Hendra Try Ardianto* ---Ketika menyimak wawancara KH A. Mustofa Bisri (Gus Mus) di Youtube.com, saya senang sekali akhirnya salah satu kiai besar NU yang paling dihormati di Jawa tersebut turut bersuara lantang tentang persoalan besar pula, yakni pertambangan semen di kawasan Kendeng.
<>
Selama ini jarang sekali ada tokoh nasional yang berani bersuara lantang terhadap isu-isu lokal macam ini. Mereka sibuk hilir mudik membela KPK dari bahaya cengkraman mafia-mafia korupsi, karena memang itu sedang hit di media massa. Tidak sekedar cerewet di media sosial, mereka juga menggelar berbagai konferensi pers untuk menyatakan dukungan terhadap KPK.
Bagi saya, ini sebuah pilihan, apakah mesti cerewet persoalan lokal atau persoalan yang berada di Jakarta. Hanya, saya agak risau jika para tokoh ini lantang betul terhadap persoalan di Jakarta, sementara persoalan di tingkatan lokal yang secara geografis dekat malah melempem atau tidak ada suara sama sekali.
Tulisan ini tidak bermaksud menaifkan mereka yang bersuara kencang tentang persoalan-persoalan di Jakarta. Saya hanya ingin mengajak segenap pihak untuk ikut ambil bagian dalam barisan menyelamatkan gunung-gunung kapur di Jawa, khususnya dari ancaman pertambangan yang membabi buta. Jawa sudah berjubel manusia. Ancaman lingkungan mulai muncul satu per satu. Gunung-gunung mulai dikeruk, hutan-hutan sudah digunduli, dan air sudah banyak yang yang diprivatisasi. Bencana lumpur Lapindo, dimana nasib ribuan orang kehilangan segalanya dan hingga kini tidak jelas penyelesaiannya, seolah belum cukup memberi pelajaran pada kita semua. Dengan seluruh kebebalan yang tak terperikan, kita seolah menunggu lubang-lubang besar muncul terlebih dahulu seperti di Kalimantan atau di Papua (seperti Freeport) sebelum kita benar-benar mau bergerak.
Kembali ke wawancara Gus Mus, saya merasa perlu melakukan tafsir atau sepenggal penjelasan tentang isi wawancara di youtube itu. Bagi saya, semua jawaban Gus Mus sudah make sense betul dengan logika berfikir saya. Ini lantaran saya juga sedang mendalami persoalan yang sama: permasalahan penambangan semen di kawasan Kendeng. Namun, karena motif saya ingin mengajak segenap pihak terlibat dan ambil bagian dalam persoalan ini, saya akan menafsirkan dan memberikan catatan tambahan, agar wawancara Gus Mus tentang Pabrik Semen bisa dicerna lebih jernih oleh pihak atau publik yang lebih luas.

=== DATA YANG DISEDIAKAN ===
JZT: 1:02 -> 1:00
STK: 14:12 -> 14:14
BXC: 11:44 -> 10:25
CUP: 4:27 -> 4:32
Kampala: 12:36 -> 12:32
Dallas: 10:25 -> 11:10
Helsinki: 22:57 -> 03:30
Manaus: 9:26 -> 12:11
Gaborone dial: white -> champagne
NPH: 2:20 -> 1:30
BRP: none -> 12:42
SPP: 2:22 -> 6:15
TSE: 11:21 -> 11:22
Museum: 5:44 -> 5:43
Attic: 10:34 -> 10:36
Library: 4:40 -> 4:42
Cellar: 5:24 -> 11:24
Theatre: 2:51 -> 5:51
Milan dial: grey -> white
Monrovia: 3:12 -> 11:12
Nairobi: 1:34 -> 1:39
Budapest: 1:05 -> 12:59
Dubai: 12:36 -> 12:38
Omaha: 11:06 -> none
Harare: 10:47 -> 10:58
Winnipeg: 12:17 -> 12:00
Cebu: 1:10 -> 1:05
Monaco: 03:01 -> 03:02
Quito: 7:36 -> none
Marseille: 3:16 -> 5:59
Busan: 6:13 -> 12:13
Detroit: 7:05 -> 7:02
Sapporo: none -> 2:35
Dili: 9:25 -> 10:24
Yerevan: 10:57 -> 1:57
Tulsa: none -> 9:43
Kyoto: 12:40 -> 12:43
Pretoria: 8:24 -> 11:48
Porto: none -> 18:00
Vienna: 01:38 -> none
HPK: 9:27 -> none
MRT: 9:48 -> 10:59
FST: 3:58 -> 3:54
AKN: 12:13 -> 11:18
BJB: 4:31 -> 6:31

=== YANG DITANYAKAN ===
1. Jawablah pertanyaan berikut berdasarkan teks:
(a) Di situs apa penulis menyimak wawancara Gus Mus?
(b) Lembaga apa yang menurut teks sibuk dibela para tokoh nasional dari cengkeraman mafia korupsi?
(c) Bencana apa yang disebut teks membuat ribuan orang kehilangan segalanya?
2. Bisakah Anda meringkas teks dalam dua kalimat?
3. Cetak bagian teks apa adanya, mulai dari kata-kata yang memuat "Tulisan ini tidak" dan berhenti setelah "benar-benar mau bergerak.".
Data tersebut tidak ada hubungannya dengan teks.

=== JAWABAN LATIHAN ===
1.
(a) Youtube.com.
(b) KPK.
(c) Bencana lumpur Lapindo.

2. Penulis senang Gus Mus bersuara lantang tentang pertambangan semen di kawasan Kendeng, tetapi risau karena para tokoh nasional lantang membela KPK dan soal-soal di Jakarta sementara persoalan lokal dibiarkan tanpa suara. Ia mengajak segenap pihak ikut menyelamatkan gunung-gunung kapur di Jawa dari pertambangan yang membabi buta dan akan menafsirkan wawancara Gus Mus agar bisa dicerna publik yang lebih luas.

3.
Tulisan ini tidak bermaksud menaifkan mereka yang bersuara kencang tentang persoalan-persoalan di Jakarta. Saya hanya ingin mengajak segenap pihak untuk ikut ambil bagian dalam barisan menyelamatkan gunung-gunung kapur di Jawa, khususnya dari ancaman pertambangan yang membabi buta. Jawa sudah berjubel manusia. Ancaman lingkungan mulai muncul satu per satu. Gunung-gunung mulai dikeruk, hutan-hutan sudah digunduli, dan air sudah banyak yang yang diprivatisasi. Bencana lumpur Lapindo, dimana nasib ribuan orang kehilangan segalanya dan hingga kini tidak jelas penyelesaiannya, seolah belum cukup memberi pelajaran pada kita semua. Dengan seluruh kebebalan yang tak terperikan, kita seolah menunggu lubang-lubang besar muncul terlebih dahulu seperti di Kalimantan atau di Papua (seperti Freeport) sebelum kita benar-benar mau bergerak.